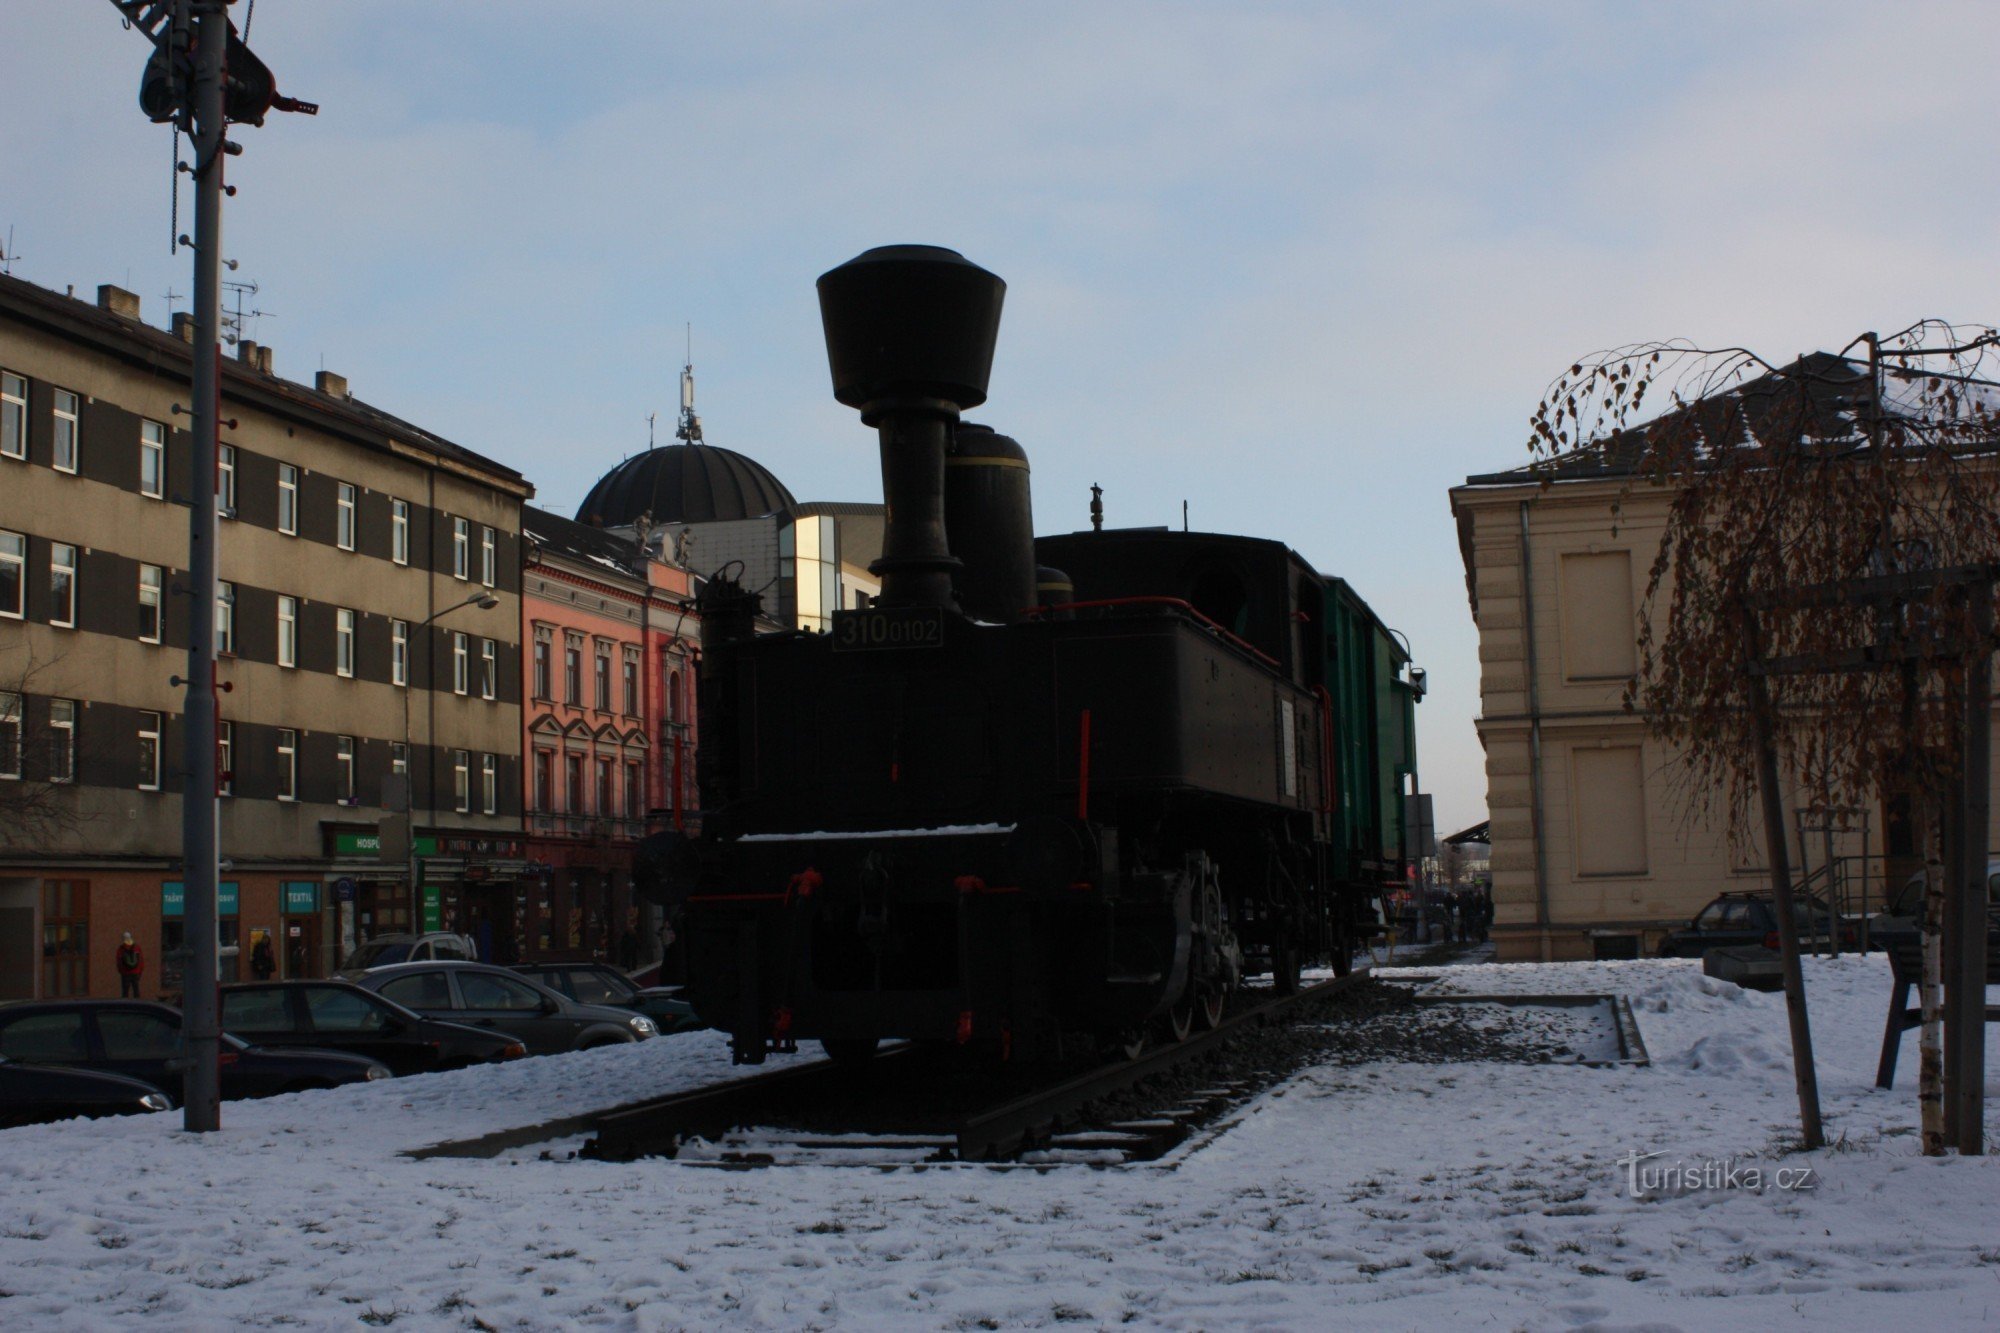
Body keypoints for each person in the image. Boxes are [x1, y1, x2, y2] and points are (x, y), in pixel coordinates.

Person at [115, 932, 144, 998]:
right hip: (136, 973)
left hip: (125, 973)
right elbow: (141, 961)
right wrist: (140, 972)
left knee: (125, 992)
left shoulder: (121, 949)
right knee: (136, 991)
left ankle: (125, 1006)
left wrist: (121, 971)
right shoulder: (137, 947)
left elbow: (119, 962)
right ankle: (137, 1005)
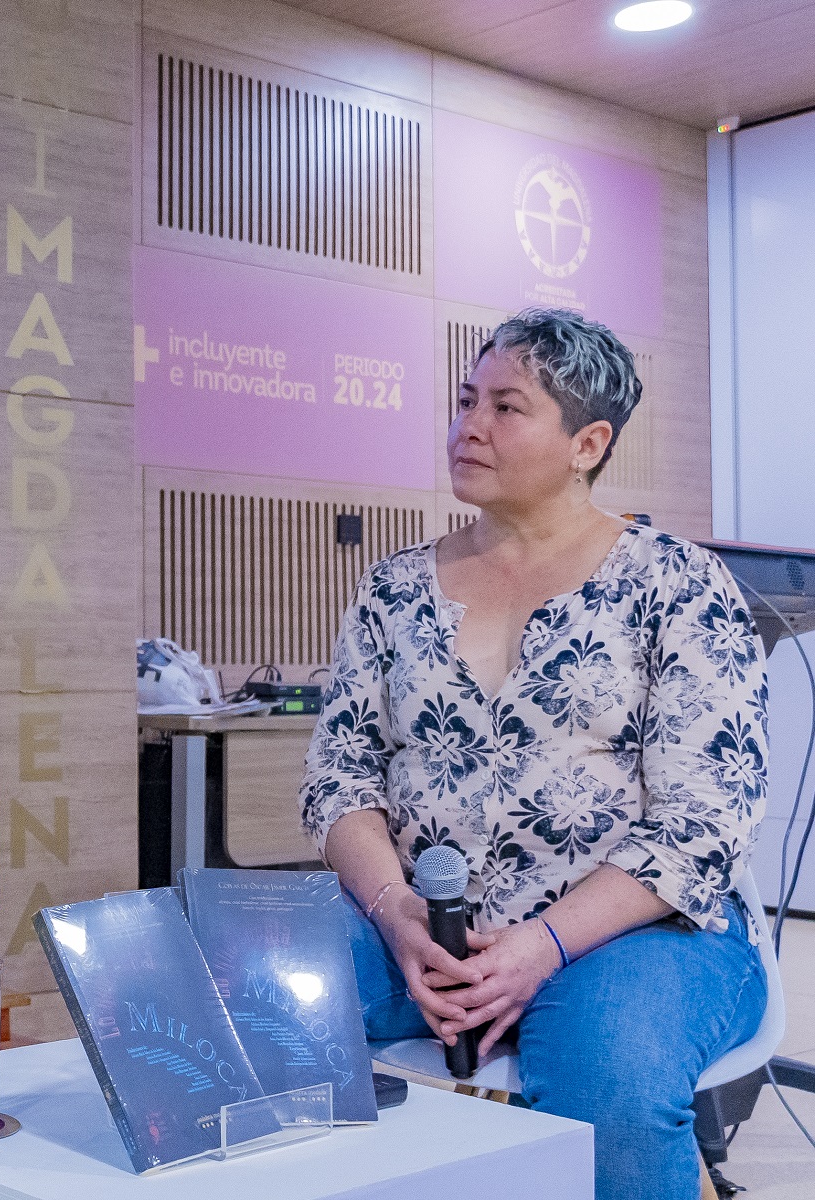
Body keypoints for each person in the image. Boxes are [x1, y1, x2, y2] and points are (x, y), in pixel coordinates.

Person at [301, 308, 768, 1200]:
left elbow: (702, 826)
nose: (468, 426)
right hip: (421, 924)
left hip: (633, 934)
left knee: (612, 1089)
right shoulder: (395, 587)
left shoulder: (677, 584)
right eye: (467, 399)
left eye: (506, 408)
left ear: (587, 442)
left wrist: (544, 944)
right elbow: (340, 778)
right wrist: (397, 913)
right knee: (249, 1007)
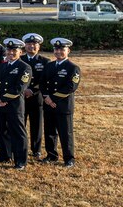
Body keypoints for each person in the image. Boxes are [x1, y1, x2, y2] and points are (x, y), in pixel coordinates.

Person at [0, 38, 32, 169]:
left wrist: (2, 99)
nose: (10, 53)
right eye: (9, 50)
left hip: (14, 106)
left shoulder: (24, 67)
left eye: (14, 50)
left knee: (18, 133)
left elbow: (19, 88)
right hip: (1, 104)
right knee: (3, 131)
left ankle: (21, 160)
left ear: (20, 52)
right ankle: (4, 156)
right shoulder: (3, 65)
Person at [42, 37, 81, 167]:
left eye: (62, 49)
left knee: (66, 133)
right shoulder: (49, 66)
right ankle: (51, 155)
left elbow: (71, 87)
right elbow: (43, 83)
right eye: (56, 49)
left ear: (68, 50)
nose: (58, 52)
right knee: (49, 132)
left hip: (63, 106)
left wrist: (52, 99)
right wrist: (46, 97)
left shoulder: (73, 68)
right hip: (48, 105)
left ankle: (69, 158)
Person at [20, 33, 49, 160]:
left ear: (39, 46)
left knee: (36, 125)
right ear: (24, 46)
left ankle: (36, 149)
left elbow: (45, 80)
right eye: (29, 44)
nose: (31, 46)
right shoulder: (19, 59)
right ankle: (20, 147)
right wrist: (24, 90)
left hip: (37, 98)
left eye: (34, 44)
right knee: (21, 124)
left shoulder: (45, 61)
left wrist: (32, 90)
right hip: (21, 98)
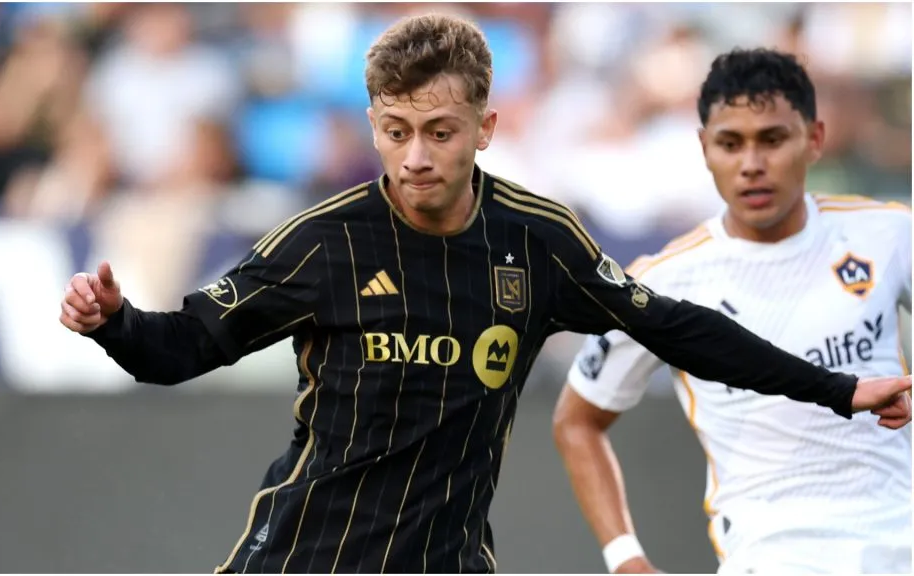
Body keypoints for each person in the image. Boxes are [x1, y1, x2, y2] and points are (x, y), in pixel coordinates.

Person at [60, 17, 911, 573]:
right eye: (396, 132)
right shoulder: (324, 243)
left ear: (486, 129)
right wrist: (115, 323)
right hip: (307, 557)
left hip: (449, 561)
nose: (416, 156)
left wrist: (836, 391)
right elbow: (181, 350)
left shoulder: (537, 241)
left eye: (439, 132)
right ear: (373, 127)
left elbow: (680, 330)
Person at [554, 48, 913, 575]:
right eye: (730, 143)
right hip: (768, 558)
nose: (751, 164)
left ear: (814, 138)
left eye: (772, 139)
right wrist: (624, 557)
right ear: (704, 148)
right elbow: (576, 421)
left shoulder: (888, 233)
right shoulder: (664, 281)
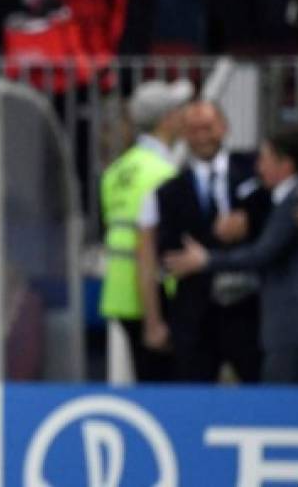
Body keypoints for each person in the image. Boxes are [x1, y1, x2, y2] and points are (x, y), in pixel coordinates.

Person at [166, 128, 298, 383]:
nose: (257, 167)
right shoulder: (289, 197)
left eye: (264, 159)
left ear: (285, 164)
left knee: (282, 410)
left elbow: (263, 253)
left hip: (294, 326)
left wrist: (206, 260)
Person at [138, 101, 269, 382]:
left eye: (208, 128)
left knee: (260, 391)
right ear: (184, 134)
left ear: (224, 128)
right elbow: (156, 254)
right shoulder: (167, 191)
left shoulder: (256, 170)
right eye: (193, 130)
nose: (202, 137)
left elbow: (284, 202)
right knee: (192, 393)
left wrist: (250, 220)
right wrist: (154, 321)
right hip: (194, 314)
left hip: (251, 308)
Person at [98, 78, 192, 382]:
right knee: (166, 388)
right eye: (179, 111)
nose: (183, 117)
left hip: (120, 293)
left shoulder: (116, 171)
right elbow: (146, 244)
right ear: (167, 120)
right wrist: (155, 320)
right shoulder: (163, 173)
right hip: (154, 295)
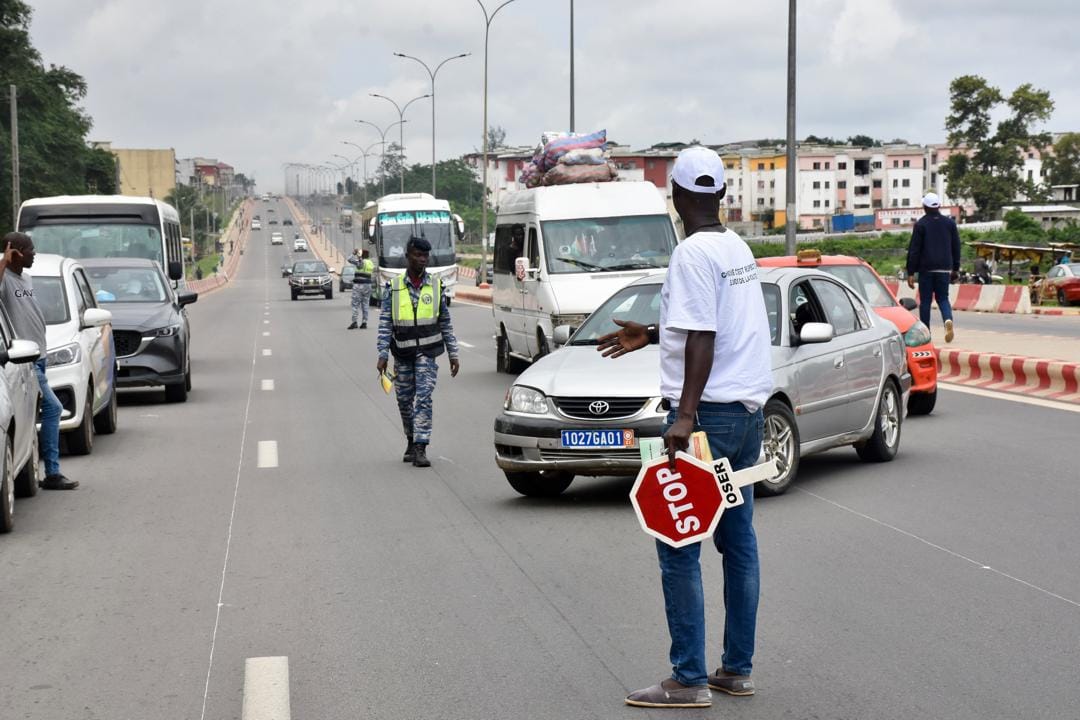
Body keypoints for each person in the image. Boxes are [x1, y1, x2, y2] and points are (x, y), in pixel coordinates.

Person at [596, 147, 772, 709]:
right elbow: (702, 323)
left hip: (709, 418)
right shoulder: (735, 247)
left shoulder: (692, 255)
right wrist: (650, 334)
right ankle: (735, 670)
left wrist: (686, 416)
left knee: (679, 545)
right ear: (721, 195)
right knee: (738, 541)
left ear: (674, 196)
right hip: (746, 415)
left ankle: (688, 678)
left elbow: (703, 337)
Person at [0, 233, 76, 490]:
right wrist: (3, 260)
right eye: (30, 250)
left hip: (39, 357)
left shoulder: (26, 277)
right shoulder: (5, 279)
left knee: (30, 415)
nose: (34, 254)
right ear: (17, 252)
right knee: (54, 409)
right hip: (24, 363)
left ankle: (32, 471)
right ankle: (52, 473)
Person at [376, 237, 460, 468]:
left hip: (427, 353)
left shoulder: (435, 285)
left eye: (425, 256)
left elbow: (445, 321)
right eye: (417, 255)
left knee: (423, 398)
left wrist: (453, 353)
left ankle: (421, 447)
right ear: (408, 256)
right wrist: (383, 353)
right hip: (401, 353)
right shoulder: (393, 287)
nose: (422, 260)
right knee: (404, 400)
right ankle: (411, 440)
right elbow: (385, 323)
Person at [906, 192, 960, 343]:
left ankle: (926, 332)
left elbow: (914, 249)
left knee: (925, 301)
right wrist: (955, 268)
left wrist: (910, 272)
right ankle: (947, 320)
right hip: (944, 268)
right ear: (939, 206)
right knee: (943, 298)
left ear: (924, 207)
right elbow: (956, 247)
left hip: (926, 270)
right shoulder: (950, 224)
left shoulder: (921, 224)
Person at [347, 249, 374, 329]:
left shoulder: (361, 262)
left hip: (359, 285)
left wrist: (354, 253)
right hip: (368, 285)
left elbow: (350, 260)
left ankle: (354, 322)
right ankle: (364, 322)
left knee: (355, 304)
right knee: (365, 304)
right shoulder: (370, 263)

WORK TASK |
Excluding pictures, print all lines above exactly.

EXPECTED OUTPUT |
Body keypoints for each person in the image. Boxes are [x1, y1, x2, y2] and points are (x, y), in pixel coordinates.

Person at [115, 932, 144, 998]:
right hip: (136, 973)
left hip: (125, 973)
right elbow: (141, 961)
right wrist: (140, 972)
left knee: (125, 992)
left shoulder: (121, 949)
right knee: (136, 991)
left ankle: (125, 1006)
left wrist: (121, 971)
right shoulder: (137, 947)
left elbow: (119, 962)
right ankle: (137, 1005)
Body keypoints for each person in the image. Boxes are [x1, y1, x2, y2] and points are (x, y), in pixel coordinates.

Person at [301, 308, 768, 1200]:
left elbow: (702, 826)
nose: (468, 426)
right hip: (421, 924)
left hip: (633, 934)
left knee: (612, 1089)
right shoulder: (395, 587)
left shoulder: (677, 584)
right eye: (467, 399)
left eye: (506, 408)
left ear: (587, 442)
left wrist: (544, 944)
right elbow: (340, 778)
right wrist: (397, 913)
right knee: (249, 1007)
Body keypoints for each person in the image. Boxes are [x1, y1, x2, y2] and points are (x, y), in pixel coordinates.

Person at [0, 38, 32, 169]:
left wrist: (2, 99)
nose: (10, 53)
right eye: (9, 50)
left hip: (14, 106)
left shoulder: (24, 67)
left eye: (14, 50)
left knee: (18, 133)
left elbow: (19, 88)
right hip: (1, 104)
right knee: (3, 131)
left ankle: (21, 160)
left ear: (20, 52)
right ankle: (4, 156)
right shoulder: (3, 65)
Person at [42, 37, 81, 167]:
left eye: (62, 49)
left knee: (66, 133)
right shoulder: (49, 66)
right ankle: (51, 155)
left elbow: (71, 87)
right elbow: (43, 83)
right eye: (56, 49)
left ear: (68, 50)
nose: (58, 52)
right knee: (49, 132)
left hip: (63, 106)
left wrist: (52, 99)
right wrist: (46, 97)
left shoulder: (73, 68)
right hip: (48, 105)
left ankle: (69, 158)
Person at [20, 33, 49, 160]:
left ear: (39, 46)
left knee: (36, 125)
right ear: (24, 46)
left ankle: (36, 149)
left elbow: (45, 80)
right eye: (29, 44)
nose: (31, 46)
right shoulder: (19, 59)
right ankle: (20, 147)
right wrist: (24, 90)
left hip: (37, 98)
left eye: (34, 44)
right knee: (21, 124)
left shoulder: (45, 61)
left wrist: (32, 90)
right hip: (21, 98)
Body keypoints for each person in the image. Boxes are [x1, y1, x2, y2] and points are (x, y), in pixel coordinates.

Person at [60, 17, 911, 573]:
right eye: (396, 132)
right shoulder: (324, 243)
left ear: (486, 129)
right wrist: (115, 323)
right hip: (307, 557)
left hip: (449, 561)
nose: (416, 156)
left wrist: (836, 391)
right elbow: (181, 350)
left shoulder: (537, 241)
left eye: (439, 132)
right ear: (373, 127)
left elbow: (680, 330)
Person at [554, 48, 913, 575]:
right eye: (730, 143)
right hip: (768, 558)
nose: (751, 164)
left ear: (814, 138)
left eye: (772, 139)
right wrist: (624, 557)
right ear: (704, 148)
right elbow: (576, 421)
left shoulder: (888, 233)
right shoulder: (664, 281)
Body keypoints for each person in the image. Boxes are [x1, y1, x2, y2] and points are (x, y), in pixel coordinates.

Person at [166, 128, 298, 383]:
nose: (257, 167)
right shoulder: (289, 197)
left eye: (264, 159)
left ear: (285, 164)
left knee: (282, 410)
left elbow: (263, 253)
left hip: (294, 326)
left wrist: (206, 260)
Person at [138, 101, 269, 382]:
left eye: (208, 128)
left knee: (260, 391)
right ear: (184, 134)
left ear: (224, 128)
right elbow: (156, 254)
right shoulder: (167, 191)
left shoulder: (256, 170)
right eye: (193, 130)
nose: (202, 137)
left elbow: (284, 202)
right knee: (192, 393)
left wrist: (250, 220)
right wrist: (154, 321)
right hip: (194, 314)
left hip: (251, 308)
Person at [98, 78, 192, 382]:
right knee: (166, 388)
right eye: (179, 111)
nose: (183, 117)
left hip: (120, 293)
left shoulder: (116, 171)
right elbow: (146, 244)
right ear: (167, 120)
right wrist: (155, 320)
right shoulder: (163, 173)
right hip: (154, 295)
Body keypoints for each person in the image. Boxes are [x1, y1, x2, y2] and points are (x, y), in pixel coordinates.

Person at [596, 147, 772, 709]:
right elbow: (702, 323)
left hip: (709, 418)
right shoulder: (735, 247)
left shoulder: (692, 255)
right wrist: (650, 334)
right ankle: (735, 670)
left wrist: (686, 416)
left knee: (679, 545)
right ear: (721, 195)
right knee: (738, 541)
left ear: (674, 196)
right hip: (746, 415)
left ankle: (688, 678)
left elbow: (703, 337)
Person at [0, 233, 76, 490]:
right wrist: (3, 260)
right eye: (30, 250)
left hip: (39, 357)
left shoulder: (26, 277)
right shoulder: (5, 279)
left knee: (30, 415)
nose: (34, 254)
right ear: (17, 252)
right knee: (54, 409)
right hip: (24, 363)
left ankle: (32, 471)
right ankle: (52, 473)
Person at [376, 237, 460, 468]:
left hip: (427, 353)
left shoulder: (435, 285)
left eye: (425, 256)
left elbow: (445, 321)
right eye: (417, 255)
left knee: (423, 398)
left wrist: (453, 353)
left ankle: (421, 447)
right ear: (408, 256)
right wrist: (383, 353)
right hip: (401, 353)
right shoulder: (393, 287)
nose: (422, 260)
right knee: (404, 400)
right ankle: (411, 440)
right elbow: (385, 323)
Person at [906, 192, 960, 343]:
left ankle: (926, 332)
left elbow: (914, 249)
left knee: (925, 301)
right wrist: (955, 268)
left wrist: (910, 272)
right ankle: (947, 320)
right hip: (944, 268)
right ear: (939, 206)
right knee: (943, 298)
left ear: (924, 207)
right elbow: (956, 247)
left hip: (926, 270)
right shoulder: (950, 224)
left shoulder: (921, 224)
Person at [347, 249, 374, 329]:
left shoulder: (361, 262)
left hip: (359, 285)
left wrist: (354, 253)
right hip: (368, 285)
left elbow: (350, 260)
left ankle: (354, 322)
right ankle: (364, 322)
left knee: (355, 304)
right knee: (365, 304)
right shoulder: (370, 263)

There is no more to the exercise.